The mass was served by Prague Archbishop Cardinal Dominik Duka.

“I welcome my glorious predecessor,” Duka said at the opening of the mass.

Duka also turned to the current events.

He said the moments when Communists despite their electoral defeat were demanding an increasing share of power, were among the decisive hours of the Czech nation.

The Communists only received 7.8 percent of the vote in the 2017 general election, but they may provide tolerance to the government in the making of Prime Minister Andrej Babis’s ANO and the Social Democrats.

They are holding a congress which was attended by President Milos Zeman earlier on Saturday.

“All the bigger the responsibility for the head of state. A clear word should be said,” Duka said. The people in the cathedral reacted with a stormy applause.

The coffin with Beran’s remains will lay in state in the cathedral for three days, during which people will be able to come and pay homage to it.

On Monday, Beran’s remains will be buried in a newly created sarcophagus in the Saint Agnes chapel.

Beran was born in 1888 in Plzen, west Bohemia. He studied theology and Christian philosophy at the Pontifical Urban University in Rome and was ordained a priest in 1911.

Within the persecutions in reaction to the Prague assassination of Nazi top official Reinhard Heydrich in 1942, the Gestapo arrested Beran and imprisoned him.

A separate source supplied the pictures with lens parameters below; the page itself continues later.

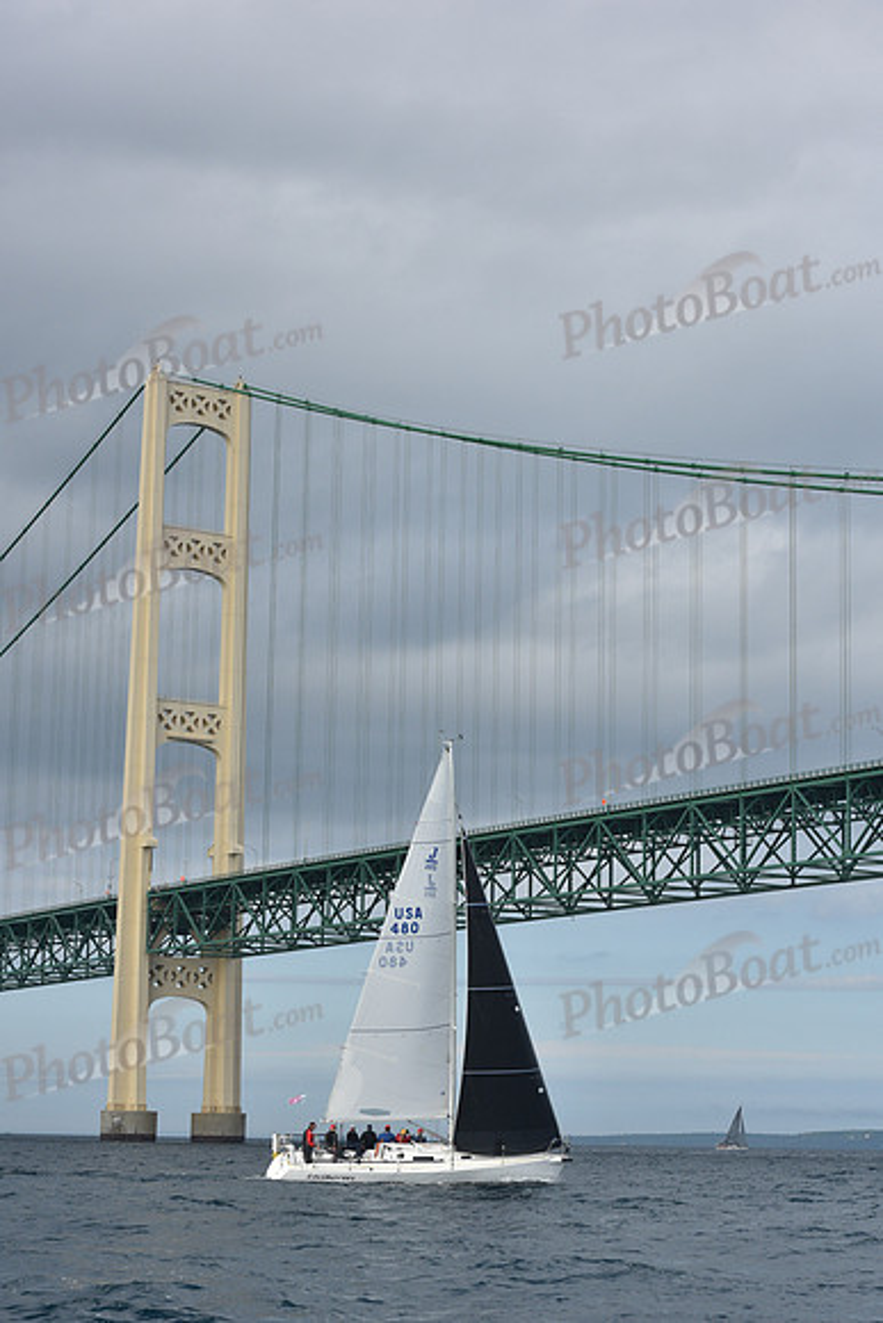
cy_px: 662
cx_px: 442
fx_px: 2574
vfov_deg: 28.8
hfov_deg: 19.5
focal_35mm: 70
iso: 400
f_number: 10
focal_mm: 70
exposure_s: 1/800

He was sent to the Terezin (Theresienstadt) camp and survived the Dachau concentration camp.

When the war ended, Beran was named Prague archbishop in late 1946. After the communist coup, he refused to be loyal with the Communist rule on behalf of the Catholic church and he banned priests from public and political activities.

Due to this, the Communist regime persecuted him. When Pope Paul VI named Beran a cardinal, the Czechoslovak state let him go to the ceremony in Rome, but it did not let him return. Beran thus stayed in the Vatican.

Beran died on May 17, 1969. As he could not be buried in his homeland, Paul VI decided to inter him in St Peter’s Basilica, in which almost exclusively popes are buried.

After the fall of the Czechoslovak Communist regime, President Vaclav Havel decorated Beran posthumously in 1991. The process of Beran’s beatification began in 1998. In January 2018, Pope Francis approved the repatriation of his remains.

The guests included Defence Minister Karla Slechtova (ANO), the leader of the Civic Democratic Party (ODS), Petr Fiala, and deputy Miroslava Nemcova (ODS).

Nemcova said the transfer of Beran’s remains to the homeland showed that the crimes of the Communist regime were not forgotten and that even now the past arbitrariness had still to be redressed.